Feelings without Structure: A Cultural Materialist View of Populism and Affective Politics.


1.45 - 2.30  

From the German New Left to Ethnic Modernism 

Werner Sollors, Harvard University in discussion with Daniel G. Williams 


2.30 Close. 



Evening Event 6 – 7.30


A Creative Response to Raymond Williams as Psycho-Geographer


Separate Attendee Registration: https://swanseauniversity.zoom.us/webinar/register/WN_bF_-iWdZS96o0iereFIQVA

A Creative Response to Raymond Williams as Psycho-Geographer


Creative Evening Event. 6pm. Wednesday. September 29

Digwyddiad Creadigol. 6pm. Dydd Mercher. Medi 29.


In this presentation we consider how place and time were significant to Raymond Williams. In particular, Aled Singleton and Jon Gower pick elements of Border Country to explore how the structure of feeling concept is applied to capture the specificity of everyday life.

Performance artist Marega Palser gives short responses to a dialogue between Jon and Aled. We hope that the event inspires people to consider walking and site-specific performance as a means for future creative research.

3-minute film of the collaboration between Aled, Jon and Marega in 2019 https://vimeo.com/373090583


Aled Singleton is interested in psychgeography, walking, and using creative ways to explore emotional attachments to place. He has a professional background managing community and urban regeneration projects (2006-18) including community asset transfers, landscape architecture, events, and local economic development. Aled is now starting an ESRC Postdoctoral Research Fellowship in human geography at Swansea University, focusing on the post-war environment: a time of industrial renewal, increased private motor vehicles and semi-detached suburban living. 

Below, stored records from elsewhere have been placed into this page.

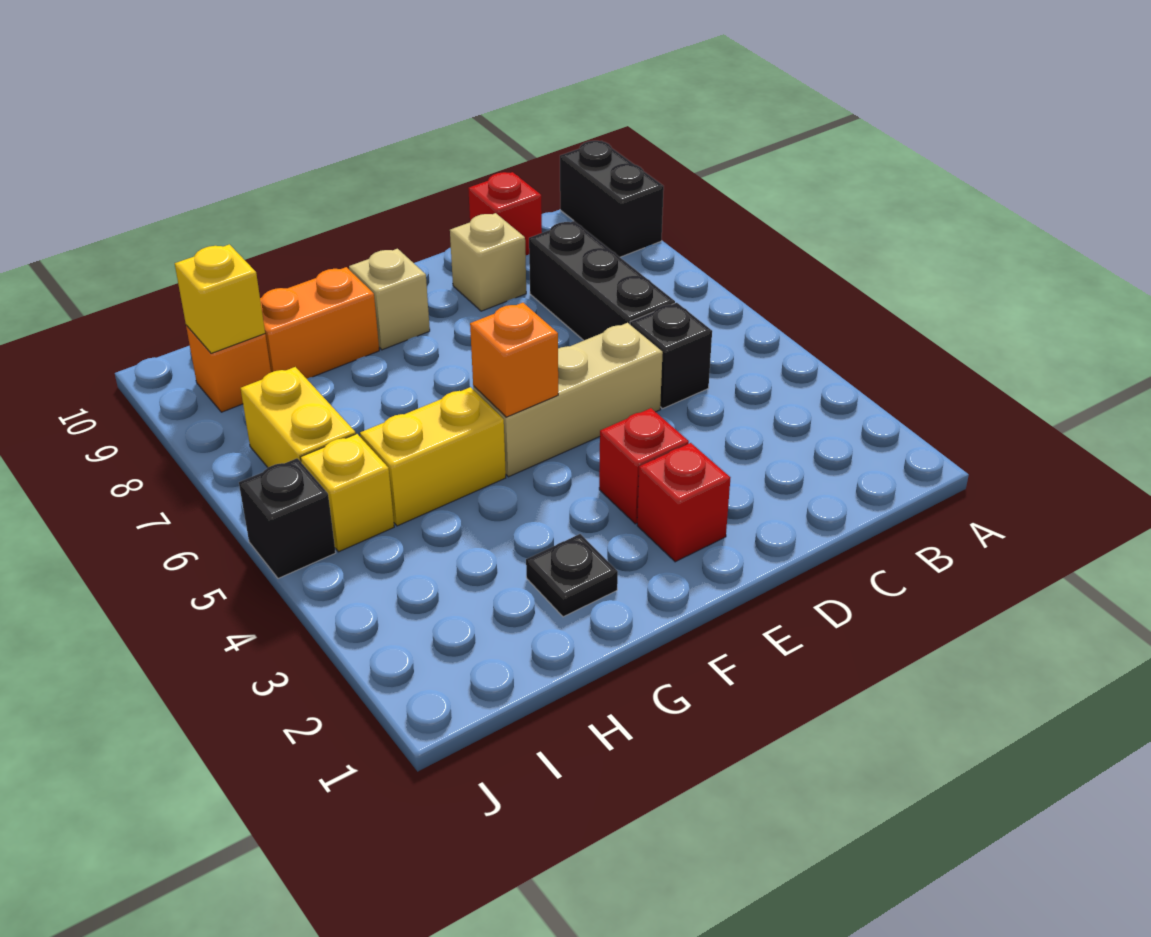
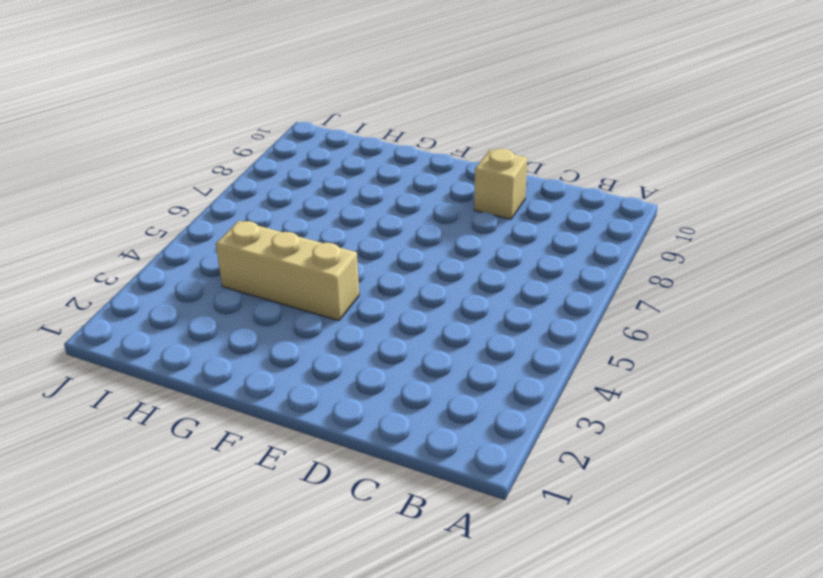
tan brick F4:H4 level 1 -> tan brick D5:F5 level 1
none -> black brick A9:A10 level 1
none -> black brick C5 level 1
none -> black brick C6:C8 level 1

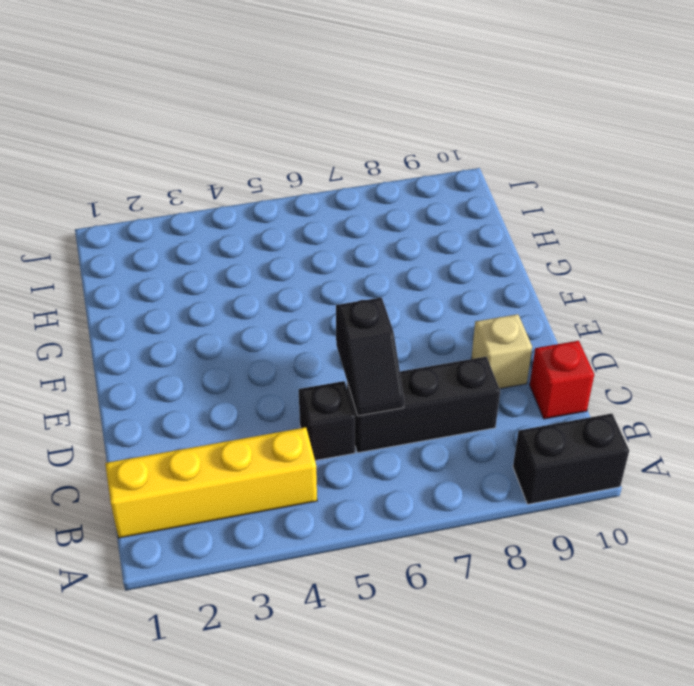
yellow brick B1:B4 level 1 -> none
black slope C6:D6 level 2 top D -> none
none -> tan brick D5:F5 level 1
none -> red brick E2 level 1
none -> red brick E3 level 1

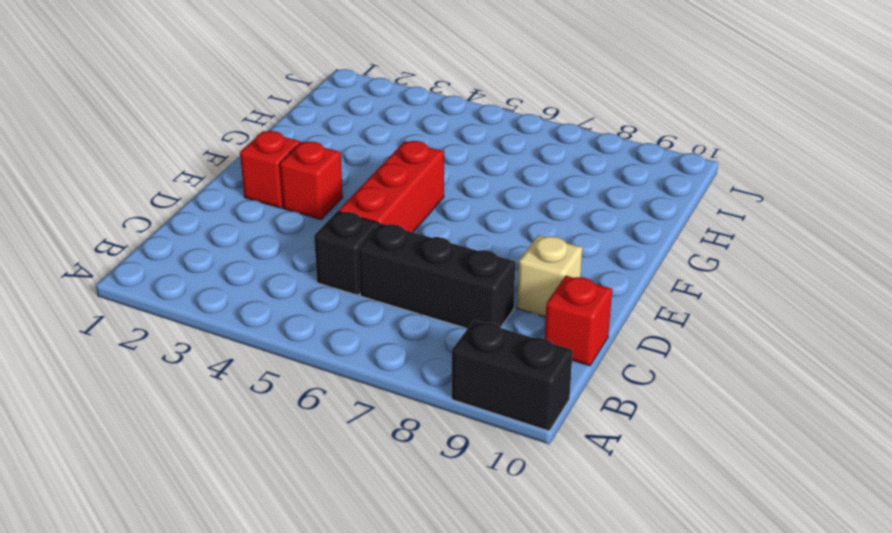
red brick D5:F5 level 1 -> tan brick D5:F5 level 1
none -> tan brick F9 level 1
none -> black plate G2 level 1
none -> yellow brick G5:H5 level 1

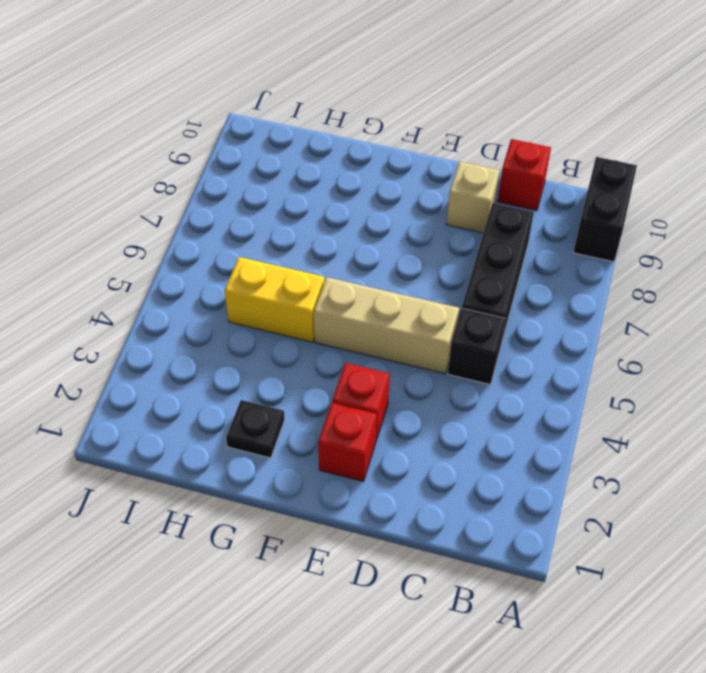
none -> tan brick F9 level 1
none -> orange brick G9:H9 level 1
none -> yellow brick I5 level 1

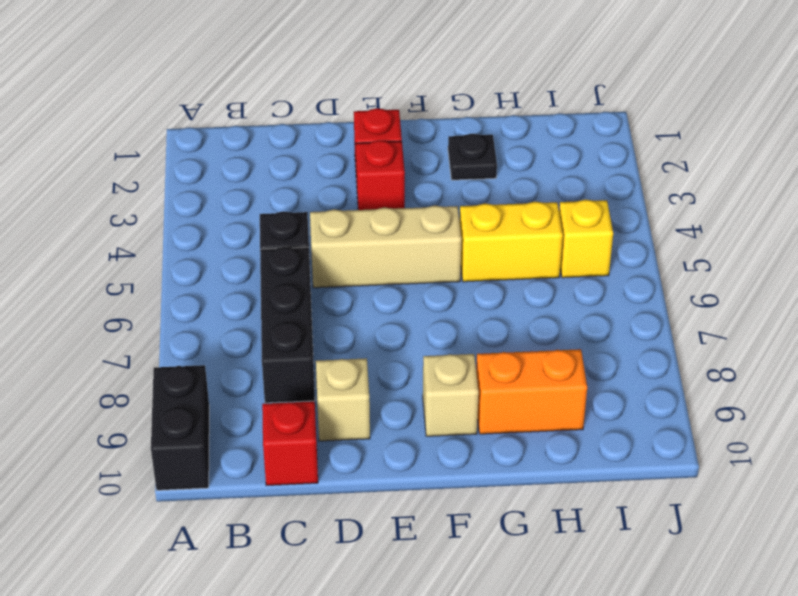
none -> yellow brick I6:I7 level 1
none -> orange brick I9 level 1
none -> black brick J5 level 1

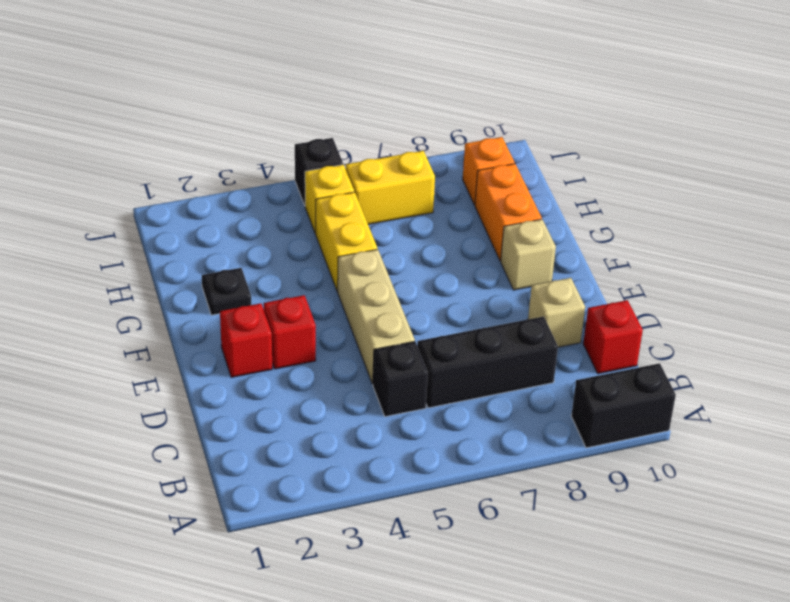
none -> orange brick F5 level 2
none -> yellow brick I9 level 2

Marega Palser  is a performance based artist living in Newport, South Wales. She originally studied at the London School of Contemporary Dance, and after graduating in 1985 went on to work with various theatre companies, as well as being a founder member of the dance theatre group Paradox Shuffle who were based in Cardiff. Since 2001 she has worked with Gareth Clark as one half of the performance duo Mr & Mrs Clark.

She has collaborated with many artists and musicians and has performed and made work for Gallery spaces and for outdoor events both in this country and abroad. In 1994 she went to Japan to study and work with Butoh dancer Tetsuro Fukuhara.

In 2008 she completed a BA Honours in Fine Art at Howard Gardens (UWIC) in Cardiff, and a year later received a Creative Wales Award to develop her art and performance practice.


Jon Gower is a prize-winning author with over thirty books to his name. These include The Story of Wales, which accompanied the landmark BBC TV series and Y Storïwr, which won the Wales Book of the Year.  His volume An Island Called Smith, about a disappearing island in Chesapeake Bay was awarded the John Morgan Travel Writing Prize. Recent publications include studies of the radical film-maker Karl Francis and the visual artist John Selway as well as Gwalia Patagonia, being an account of the Welsh settlement in Patagonia and Wales: At Water’s Edge about the country’s coastal path. Jon has also published five novels and five collections of short stories.  He was an inaugural Hay Festival International Fellow and has been awarded an Arts Council of Wales Prize, a Creative Wales award and won both The National Eisteddfod Short Story Prize and the Allen Raine Short Story Competition.